● **Task goal**:
Repeat the records below word for word, but start at the line that contains "index tip: (603, 254)", stop after the last line, and include nothing else.
Listed entries Block Start
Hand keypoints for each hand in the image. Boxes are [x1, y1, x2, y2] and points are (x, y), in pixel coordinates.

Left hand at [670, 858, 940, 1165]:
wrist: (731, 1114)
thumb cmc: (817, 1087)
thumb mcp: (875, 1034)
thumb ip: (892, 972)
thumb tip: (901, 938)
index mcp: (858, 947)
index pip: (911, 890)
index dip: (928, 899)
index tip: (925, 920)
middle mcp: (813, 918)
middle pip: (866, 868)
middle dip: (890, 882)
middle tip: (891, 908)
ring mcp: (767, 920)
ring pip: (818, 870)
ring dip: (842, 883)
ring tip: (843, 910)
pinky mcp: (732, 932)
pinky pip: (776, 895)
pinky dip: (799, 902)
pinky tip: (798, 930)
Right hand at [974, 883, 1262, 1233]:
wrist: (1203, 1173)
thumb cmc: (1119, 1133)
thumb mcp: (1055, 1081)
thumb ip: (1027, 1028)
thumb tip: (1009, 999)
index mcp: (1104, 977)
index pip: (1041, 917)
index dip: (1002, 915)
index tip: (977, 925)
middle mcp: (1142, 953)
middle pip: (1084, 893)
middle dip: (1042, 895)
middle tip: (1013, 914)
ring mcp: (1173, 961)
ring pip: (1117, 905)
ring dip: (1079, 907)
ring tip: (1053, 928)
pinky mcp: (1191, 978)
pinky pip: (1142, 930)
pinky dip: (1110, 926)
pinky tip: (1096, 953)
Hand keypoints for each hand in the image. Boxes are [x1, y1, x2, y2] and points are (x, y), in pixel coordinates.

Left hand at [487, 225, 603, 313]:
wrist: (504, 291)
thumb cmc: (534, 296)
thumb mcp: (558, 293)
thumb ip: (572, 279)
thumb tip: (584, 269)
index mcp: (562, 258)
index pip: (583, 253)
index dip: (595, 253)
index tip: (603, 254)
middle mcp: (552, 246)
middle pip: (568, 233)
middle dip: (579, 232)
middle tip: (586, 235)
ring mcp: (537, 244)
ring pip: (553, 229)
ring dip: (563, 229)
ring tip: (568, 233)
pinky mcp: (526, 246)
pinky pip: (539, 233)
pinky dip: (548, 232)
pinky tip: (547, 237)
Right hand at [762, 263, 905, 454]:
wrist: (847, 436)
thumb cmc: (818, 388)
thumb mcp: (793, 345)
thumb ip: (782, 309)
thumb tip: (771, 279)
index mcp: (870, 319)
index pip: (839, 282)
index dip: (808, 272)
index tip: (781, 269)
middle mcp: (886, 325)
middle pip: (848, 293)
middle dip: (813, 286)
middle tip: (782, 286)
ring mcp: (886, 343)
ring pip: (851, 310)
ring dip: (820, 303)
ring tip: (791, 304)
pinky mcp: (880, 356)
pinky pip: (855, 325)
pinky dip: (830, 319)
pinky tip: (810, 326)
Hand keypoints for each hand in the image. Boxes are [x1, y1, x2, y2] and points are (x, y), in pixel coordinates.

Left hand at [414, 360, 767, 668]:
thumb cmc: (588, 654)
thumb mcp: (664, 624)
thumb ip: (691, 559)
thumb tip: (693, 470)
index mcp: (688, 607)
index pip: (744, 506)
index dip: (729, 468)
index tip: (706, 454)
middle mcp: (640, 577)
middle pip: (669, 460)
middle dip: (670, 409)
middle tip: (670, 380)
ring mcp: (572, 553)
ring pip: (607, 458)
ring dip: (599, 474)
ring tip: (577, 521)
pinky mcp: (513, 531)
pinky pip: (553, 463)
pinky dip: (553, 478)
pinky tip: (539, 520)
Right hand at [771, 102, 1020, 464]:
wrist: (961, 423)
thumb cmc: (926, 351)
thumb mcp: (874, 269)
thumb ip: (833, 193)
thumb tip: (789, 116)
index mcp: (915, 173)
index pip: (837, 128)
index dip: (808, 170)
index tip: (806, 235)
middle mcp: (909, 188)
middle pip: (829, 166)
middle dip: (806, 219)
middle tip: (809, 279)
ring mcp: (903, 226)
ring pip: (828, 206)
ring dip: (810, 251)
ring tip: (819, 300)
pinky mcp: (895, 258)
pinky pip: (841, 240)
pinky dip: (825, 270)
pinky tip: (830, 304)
Listed entries Block End
● **Solved exercise**:
index tip: (603, 254)
middle mcp: (552, 246)
middle pip: (568, 233)
middle dip: (579, 232)
middle tip: (586, 235)
ring mcp: (537, 244)
ring pip: (553, 229)
ring dip: (563, 229)
ring tip: (568, 233)
pinky mcp: (526, 246)
pinky pip: (539, 233)
pinky dip: (548, 232)
pinky tip: (547, 237)
Right hand at [762, 263, 905, 454]:
wrist: (847, 436)
thumb cmc: (818, 388)
thumb mcp: (793, 345)
thumb ip: (782, 309)
thumb tip: (771, 279)
index mcp: (870, 319)
index pip: (839, 282)
index dip: (808, 272)
index tip: (781, 269)
middle mcp: (886, 325)
middle pip: (848, 293)
middle dip: (813, 286)
middle tip: (782, 286)
ring mcp: (886, 343)
ring pip: (851, 310)
ring dip: (820, 303)
ring tip: (791, 304)
pinky mcp: (880, 356)
pinky pip: (855, 325)
pinky dip: (830, 319)
pinky tip: (810, 326)
Hand keypoints for each hand in the image. Boxes are [x1, y1, x2, y2] and points are (x, y), in pixel coordinates.

Left hand at [414, 360, 767, 668]:
thumb cmc: (588, 654)
thumb mcp: (664, 624)
thumb ip: (691, 559)
thumb tip: (693, 470)
index mcp: (688, 607)
index pip: (744, 506)
index dip: (729, 468)
index tip: (706, 454)
middle mcp: (640, 577)
middle pip: (669, 460)
middle dip: (670, 409)
middle tip: (670, 380)
ring mcp: (572, 553)
ring pip: (607, 458)
ring dip: (599, 474)
ring tip: (577, 521)
pinky mcp: (513, 531)
pinky pip: (553, 463)
pinky dip: (553, 478)
pinky tip: (539, 520)
Right hand at [771, 102, 1020, 464]:
wrist: (961, 423)
thumb cmc: (926, 351)
thumb mcp: (874, 269)
thumb ip: (833, 193)
thumb tip: (789, 116)
index mcp: (915, 173)
index pip: (837, 128)
index dip: (808, 170)
index tip: (806, 235)
middle mcp: (909, 188)
middle pip: (829, 166)
middle dip: (806, 219)
middle tip: (809, 279)
ring mcp: (903, 226)
ring pip: (828, 206)
ring dip: (810, 251)
ring tip: (819, 300)
pinky mcp: (895, 258)
pinky pip: (841, 240)
pinky dip: (825, 270)
pinky tip: (830, 304)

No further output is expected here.